_Tâches à réaliser_.
**A.** D'après le texte sur le projet ordinosaure, qu'est-ce qui forme un socle éthique, communautaire et technique solide pour contrer l'obsolescence programmée ?
**B.** Poursuivez le texte sur le projet ordinosaure après sa dernière phrase.

_Passage fourni_.
· · · · · · ·
Projet ordinosaure: pour une sobriété et un usage émancipatoire du numérique

De quoi il s'agit:

L'impact des activités humaines est tel que nous mettons à mal les conditions de vie planétaires à court-terme (Masson-Delmotte et al., 2021). Ce problème dû à ce que Lordon nomme écocide capitaliste (2020) est catalysé par le numérique et son économie florissante. La 'digitalisation' de la société ou plutôt le développement de nouveaux marchés dans le cyberespace (Ghernaouti-Hélie & Dufour, 2012) fait du numérique le secteur exponentiellement responsable du dépassement des limites planétaires (Flipo, 2020; Raworth & Bury, 2018).
Passant du collectif à l’individu, on voit les propriétés propres du numérique (ynternet.org & Bondolfi, 2016) être instrumentalisées dans des modèles d'affaire certes innovants mais surtout foncièrement prédateurs. L'individu, son comportement, ses interactions et rêves sont capturés sous forme de données pour nourrir une économie oligopole de l'attention qui sert elle-même un capitalisme de surveillance (Zuboff, 2019) linguistique, comportemental et affectif (Favier, 2019; Molinier & Laugier, 2013).
Partant de ce double constat, je propose une alternative technologiquement solide, ancrée dans la pratique localisée d'enseignement et politiquement engagée (= responsable et durable). Malgré la tendance de l'externalisation/virtualisation de l'effort numérique par le cloud (XaaS), c'est surtout les terminaux et leur cycle de vie complexe qui ont des conséquences environnementales crasses (Flipo et al., 2009). Faire durer la phase d’usage des ordinateurs, portables et ordinophones figure comme une piste sérieuse pour un usage durable du numérique (Institut du Numérique Responsable, 2020). Pour contrer l’obsolescence programmée (vendor lock-in, écosystèmes clos), la philosophie du libre (Cardon, 2019; Free Software Foundation, 2021), sa communauté FOSS et les systèmes d’opération (OS) GNU/Linux forment un socle éthique, communautaire et technique solide. Une réhabilitation de vieilles machines constitue également une opportunité pour l’individu de s’approprier (Capucine, Blandine, & Jérôme, 2020) un outil qui serve sa réalisation personnelle plutôt qu’une économie dont le moteur est l’exploitation aliénante de l’humain par l’humain.
· · · · · · ·
_Données brutes_.
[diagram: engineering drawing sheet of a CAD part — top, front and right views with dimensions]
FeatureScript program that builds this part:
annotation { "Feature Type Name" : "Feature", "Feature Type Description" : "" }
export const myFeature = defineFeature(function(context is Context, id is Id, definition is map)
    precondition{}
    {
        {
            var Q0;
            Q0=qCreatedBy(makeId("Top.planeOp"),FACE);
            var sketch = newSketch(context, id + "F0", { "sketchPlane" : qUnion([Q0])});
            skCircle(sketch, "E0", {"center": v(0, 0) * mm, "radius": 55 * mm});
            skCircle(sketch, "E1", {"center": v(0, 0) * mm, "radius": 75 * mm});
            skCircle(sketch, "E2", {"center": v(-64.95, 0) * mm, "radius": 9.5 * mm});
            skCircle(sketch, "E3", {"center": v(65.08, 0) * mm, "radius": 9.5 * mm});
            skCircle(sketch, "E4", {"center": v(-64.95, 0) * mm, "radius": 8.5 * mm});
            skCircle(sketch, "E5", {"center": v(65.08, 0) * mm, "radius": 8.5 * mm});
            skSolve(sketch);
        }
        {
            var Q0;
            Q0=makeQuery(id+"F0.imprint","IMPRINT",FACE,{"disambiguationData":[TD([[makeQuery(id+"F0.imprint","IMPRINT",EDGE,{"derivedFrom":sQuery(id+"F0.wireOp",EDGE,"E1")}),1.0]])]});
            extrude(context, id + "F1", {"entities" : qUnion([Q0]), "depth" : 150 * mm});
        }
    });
· · · · · · ·
_Résultats dans l'ordre_.
**A.** La philosophie du libre, sa communauté FOSS et les systèmes d'opération GNU/Linux.

**B.**
Le choix des ordinosaures pour l'éducation numérique à l'école publique est certes à contre courant. Il y a donc la nécessité d'éprouver sa faisabilité. Pour ce faire, un travail de recherche en quatre temps sera mené, dont les contours seront présentés durant le OpenEducationDay2022 : (1) confronter les besoins en ressources matérielles (CPU, RAM...) des usages scolaires aux machines effectivement utilisées ; (2) analyser les discours des autorités scolaires ou de politiques éducatives pour identifier les enjeux de tension entre numérisation de l'école et durabilité ; (3) décrire un processus détaillé, tenant compte des contraintes de chaque acteur, pour le reconditionnement de machine de seconde main pour les usages scolaires, pour finalement (4) implémenter en contexte réel ces ordinosaures pour éprouver la compatibilité avec les usages et les perceptions des différents acteurs concernés (enseignants, élèves, directions...).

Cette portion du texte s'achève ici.